Girolamo Tartarotti, vizi segreti e pubbliche virtù
di Corona PererPrete falso, autonominatosi per fare buoni affari, impenitente donnaiolo, padre illegittimo. Segni particolari: un genio. Quanto ne sappiamo di Tartarotti illuminista? Sappiamo ad esempio che si auto-nominò "Abate" come titolo onorifico per fare buoni affari come precettore? Che, figlio di un colto benestante, fece il mantenuto attratto da nient'altro che fosse lo studio...e le donne? Che, da impenitente tombeur de femmes sverginò la Saibanti - pure lei letterata ed esponente dell'agiata intellighenzia del tempo - la quale dal racconto che poi ne fece sembrò aver subito un stupro..? Sappiamo che Clementino Vannetti fu probabilmente il frutto di quel connubio all'ombra di un possente albero in un prato sopra Rovereto?
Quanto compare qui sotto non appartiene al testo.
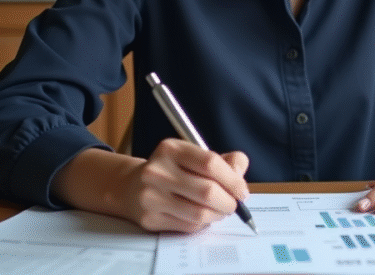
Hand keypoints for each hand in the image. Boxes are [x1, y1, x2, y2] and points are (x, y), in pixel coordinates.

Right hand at [53, 140, 249, 232]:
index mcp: (171, 149)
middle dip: (229, 201)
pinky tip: (203, 215)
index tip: (242, 191)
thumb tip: (240, 173)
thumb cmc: (173, 171)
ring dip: (218, 215)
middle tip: (235, 205)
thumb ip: (224, 161)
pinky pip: (188, 225)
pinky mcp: (149, 218)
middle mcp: (157, 170)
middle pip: (207, 191)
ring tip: (221, 210)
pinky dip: (203, 223)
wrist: (132, 187)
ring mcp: (150, 196)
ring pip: (199, 212)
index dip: (233, 180)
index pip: (210, 163)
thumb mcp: (194, 156)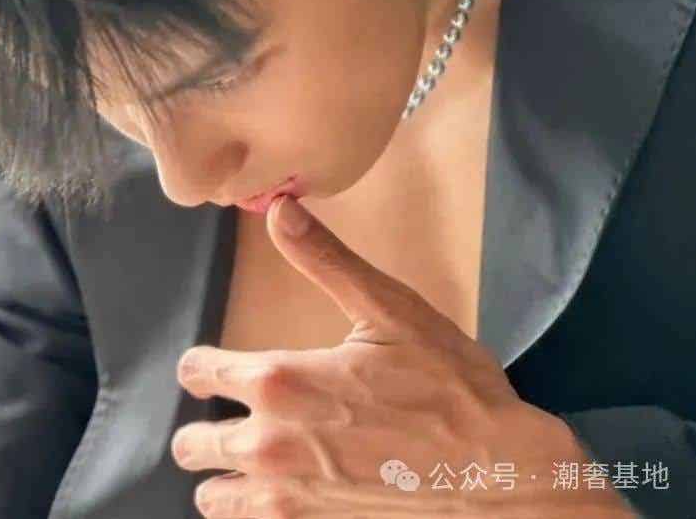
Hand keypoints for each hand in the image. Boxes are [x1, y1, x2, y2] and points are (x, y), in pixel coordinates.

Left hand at [172, 195, 634, 516]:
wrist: (504, 479)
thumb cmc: (451, 389)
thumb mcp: (390, 309)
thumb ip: (324, 259)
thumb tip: (279, 208)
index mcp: (280, 381)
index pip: (198, 373)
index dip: (200, 367)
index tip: (210, 369)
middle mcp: (270, 446)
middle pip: (191, 445)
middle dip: (201, 429)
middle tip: (224, 420)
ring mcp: (290, 502)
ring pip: (213, 499)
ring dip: (222, 478)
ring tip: (243, 465)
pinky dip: (254, 514)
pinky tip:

E' il Tartarotti che esce da una biografia romanzata edita da Leonardo Franchini, scrittore e saggista per i tipi di Litografia Stella. Il titolo in latino apparentemente scoraggia: "Adversum Malleum Maleficarum". Franchini racconta il lavoro di Tartarotti contro l'opera di due frati domenicani del 1486, testo sul quale si basò la lotta alle streghe che lo stesso Tartarotti dimostrò essere totalmente infondata e contribuì a far cessare. In realtà si tratta di una piacevolissima biografia romanzata, genere certamente più complesso del trattatello: il personaggio viene collocato nel suo tempo, parla e agisce, si rapporta con i contemporanei. Il lettore gli cammina accanto e lo conosce.
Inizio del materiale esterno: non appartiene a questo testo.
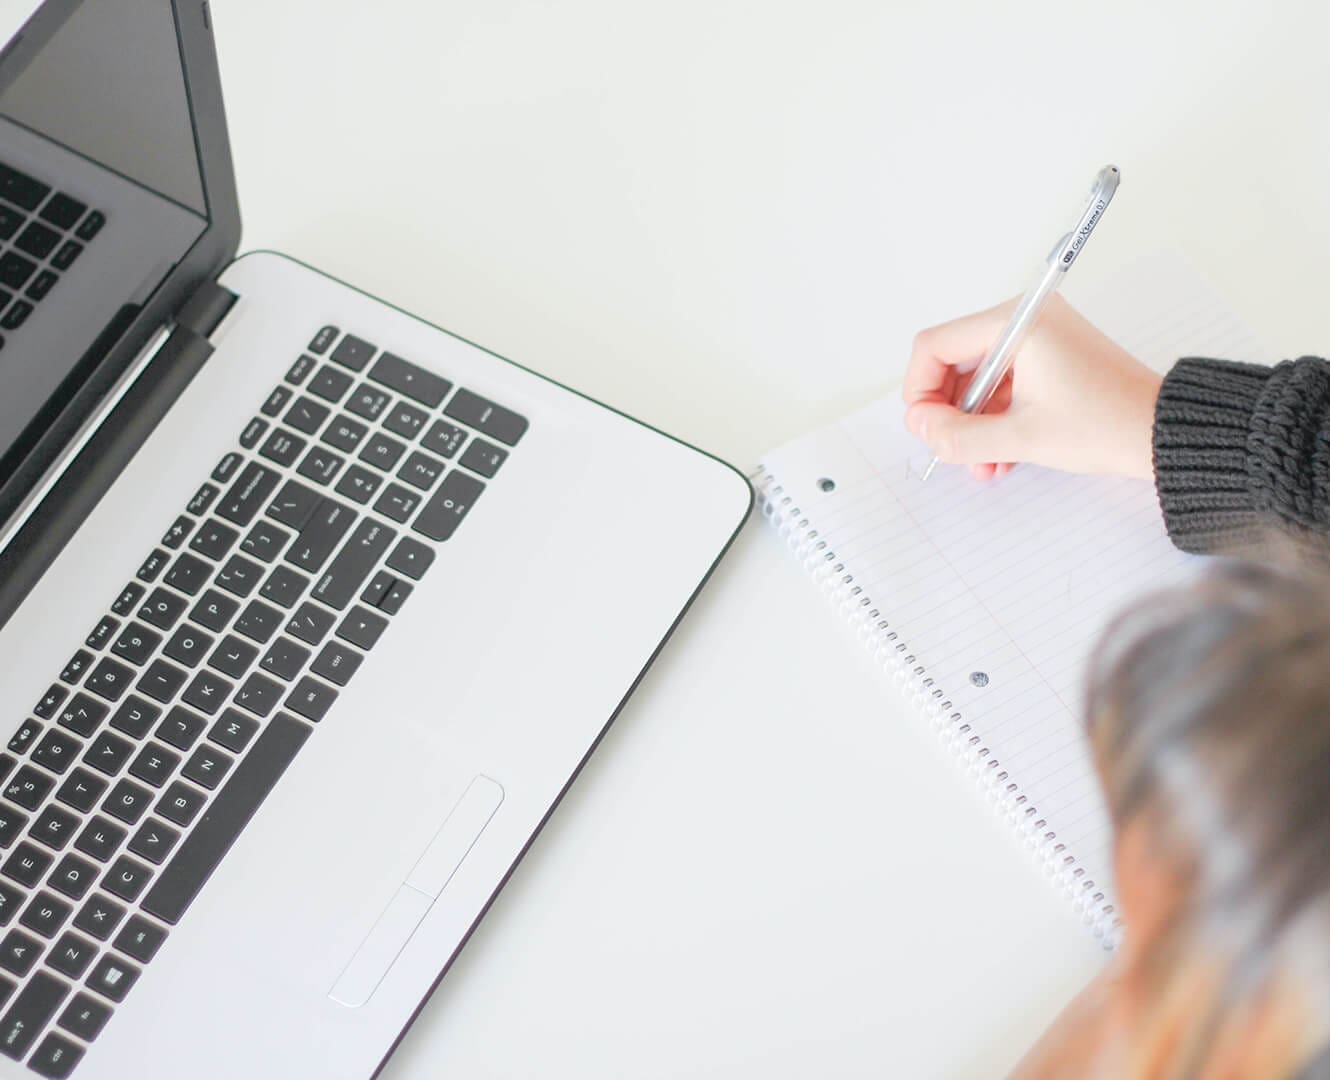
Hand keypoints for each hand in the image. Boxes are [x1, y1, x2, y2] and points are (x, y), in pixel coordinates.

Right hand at [902, 295, 1162, 480]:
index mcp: (1017, 323)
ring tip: (980, 462)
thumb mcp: (1020, 437)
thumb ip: (958, 435)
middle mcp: (1025, 320)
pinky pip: (1002, 385)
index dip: (920, 390)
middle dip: (948, 411)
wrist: (1162, 433)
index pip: (935, 345)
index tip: (926, 427)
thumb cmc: (1107, 425)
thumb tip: (920, 426)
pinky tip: (999, 455)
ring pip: (977, 379)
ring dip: (971, 423)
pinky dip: (994, 418)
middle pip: (953, 361)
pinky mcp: (1049, 358)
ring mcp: (1038, 339)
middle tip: (950, 447)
Livio Caffieri, già presidente dell'Accademia degli Agiati avvisa in prefazione che quest'uomo fu uno dei precursori dell'illuminismo. "L'eredità di Girolamo Tartarotti è costituita dai rapporti con i maggiori centri di studio e università italiane e straniere, che testimoniano il miracolo di una cittadina che si aprì in pochi anni a fittissime relazioni con l'Europa".
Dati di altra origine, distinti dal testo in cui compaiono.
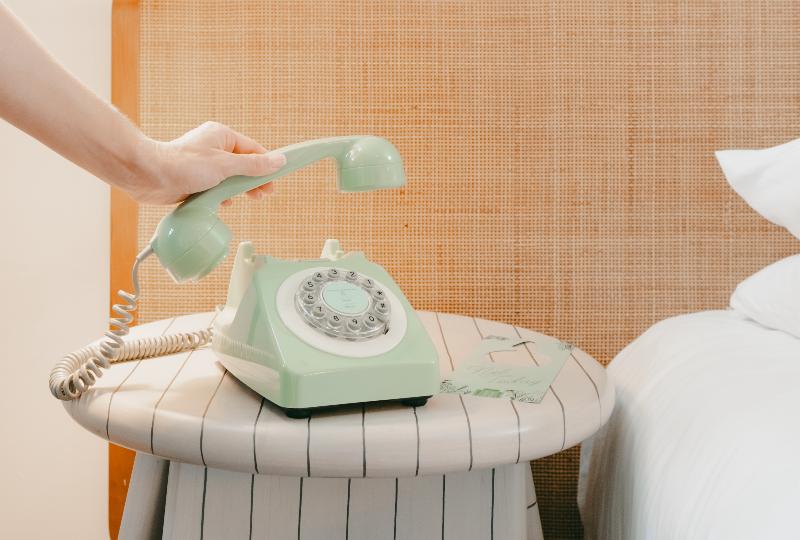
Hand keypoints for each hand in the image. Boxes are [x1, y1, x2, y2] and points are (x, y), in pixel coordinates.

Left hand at [130, 121, 285, 203]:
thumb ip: (254, 165)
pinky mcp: (195, 179)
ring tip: (245, 199)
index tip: (277, 179)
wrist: (148, 176)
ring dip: (237, 189)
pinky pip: (216, 187)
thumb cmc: (183, 165)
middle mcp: (213, 147)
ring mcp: (204, 164)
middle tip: (264, 194)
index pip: (254, 150)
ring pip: (230, 178)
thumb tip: (279, 160)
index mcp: (222, 136)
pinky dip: (221, 195)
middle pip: (243, 164)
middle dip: (254, 180)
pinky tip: (223, 202)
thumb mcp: (225, 165)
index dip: (267, 165)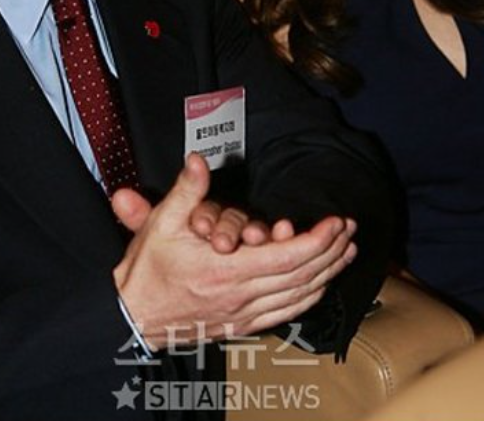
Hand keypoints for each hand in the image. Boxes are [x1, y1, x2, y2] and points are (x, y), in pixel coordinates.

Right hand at [111, 154, 356, 348]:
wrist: (133, 317)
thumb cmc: (148, 269)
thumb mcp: (162, 223)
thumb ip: (186, 191)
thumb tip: (196, 159)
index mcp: (226, 271)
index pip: (287, 257)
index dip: (318, 240)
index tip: (336, 221)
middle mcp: (241, 296)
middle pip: (303, 276)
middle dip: (332, 250)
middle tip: (350, 228)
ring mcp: (244, 314)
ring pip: (300, 296)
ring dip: (328, 272)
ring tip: (347, 250)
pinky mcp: (243, 325)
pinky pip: (287, 313)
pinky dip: (310, 296)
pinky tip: (321, 282)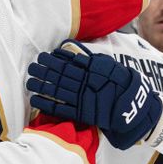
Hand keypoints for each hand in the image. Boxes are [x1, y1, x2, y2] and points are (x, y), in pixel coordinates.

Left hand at [26, 40, 162, 149]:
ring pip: (56, 90)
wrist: (132, 107)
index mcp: (91, 71)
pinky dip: (46, 103)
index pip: (68, 64)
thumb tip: (73, 50)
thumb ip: (91, 60)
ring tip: (29, 81)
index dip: (54, 60)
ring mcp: (81, 98)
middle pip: (59, 76)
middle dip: (44, 71)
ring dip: (41, 85)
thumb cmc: (122, 84)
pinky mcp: (80, 113)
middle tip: (31, 67)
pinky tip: (35, 99)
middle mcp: (84, 83)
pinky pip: (60, 107)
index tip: (43, 56)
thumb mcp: (109, 66)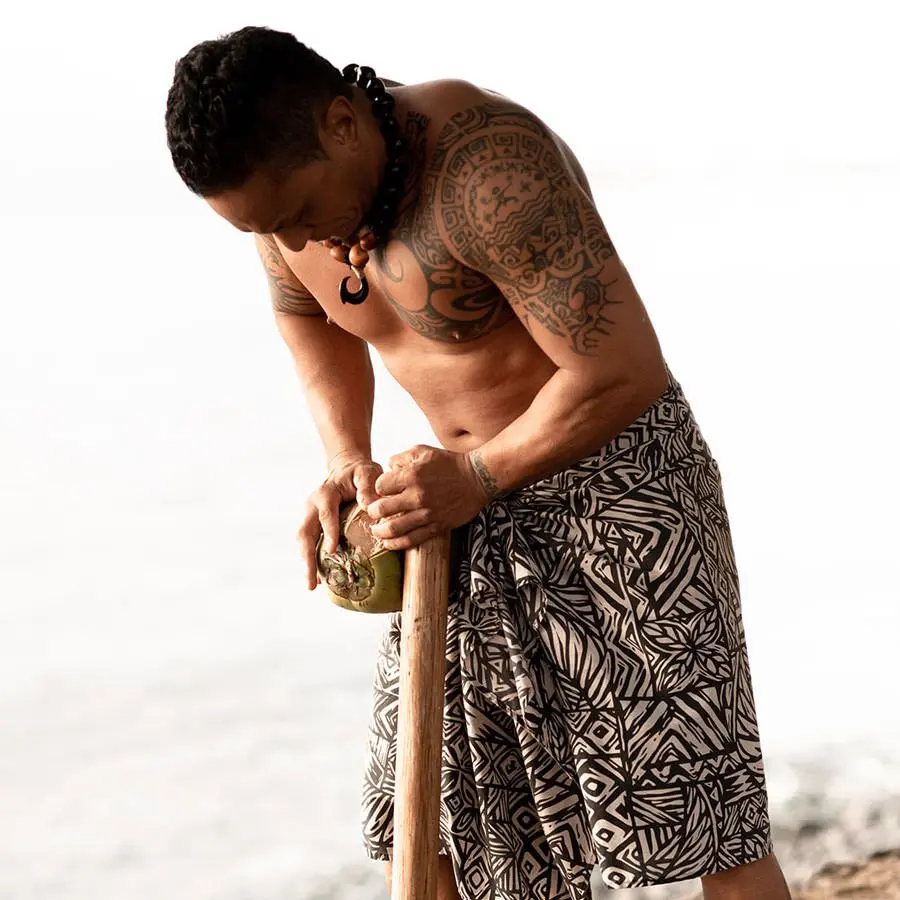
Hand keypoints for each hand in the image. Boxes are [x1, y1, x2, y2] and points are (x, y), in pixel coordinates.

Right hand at [297, 451, 382, 590]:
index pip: (326, 514)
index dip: (329, 532)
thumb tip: (369, 505)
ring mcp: (310, 517)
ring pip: (303, 542)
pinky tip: (321, 579)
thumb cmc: (360, 473)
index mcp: (325, 493)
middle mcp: (312, 506)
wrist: (346, 469)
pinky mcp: (313, 526)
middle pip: (304, 533)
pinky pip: (310, 545)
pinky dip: (312, 561)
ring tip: (313, 586)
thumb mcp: (367, 472)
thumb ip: (368, 485)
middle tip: (312, 581)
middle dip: (306, 557)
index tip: (333, 550)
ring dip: (306, 563)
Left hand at [366, 444, 490, 550]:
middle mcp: (417, 496)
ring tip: (376, 531)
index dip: (377, 489)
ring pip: (393, 529)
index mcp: (412, 475)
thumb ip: (401, 458)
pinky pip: (411, 540)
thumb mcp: (423, 451)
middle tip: (372, 513)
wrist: (478, 478)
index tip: (381, 492)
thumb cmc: (450, 463)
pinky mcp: (436, 526)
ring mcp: (426, 514)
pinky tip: (389, 543)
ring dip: (379, 532)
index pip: (380, 486)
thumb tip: (386, 467)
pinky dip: (396, 544)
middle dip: (372, 512)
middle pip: (381, 510)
Il lavoro di Franchini colma anche i rituali ‘vuoti'. Di solito un uomo famoso nasce con la sua prima opera. E quel che c'è stato prima? Ecco che l'autore prende Tartarotti sin dal suo primo vagito, dalle mani della levatrice si potrebbe dire. "Sono convinto che l'ambiente famigliare, quello sociale e scolastico ed il periodo micro e macrostorico influenzino in modo fondamentale scelte di vita e pensiero. Ho dedicato parecchio studio ai primi anni di vita, perché l'adulto è sempre figlio del bambino". E per farlo Franchini ha setacciato la ricca biblioteca di Rovereto e gli archivi parrocchiali. Provvidi di notizie, a quanto pare.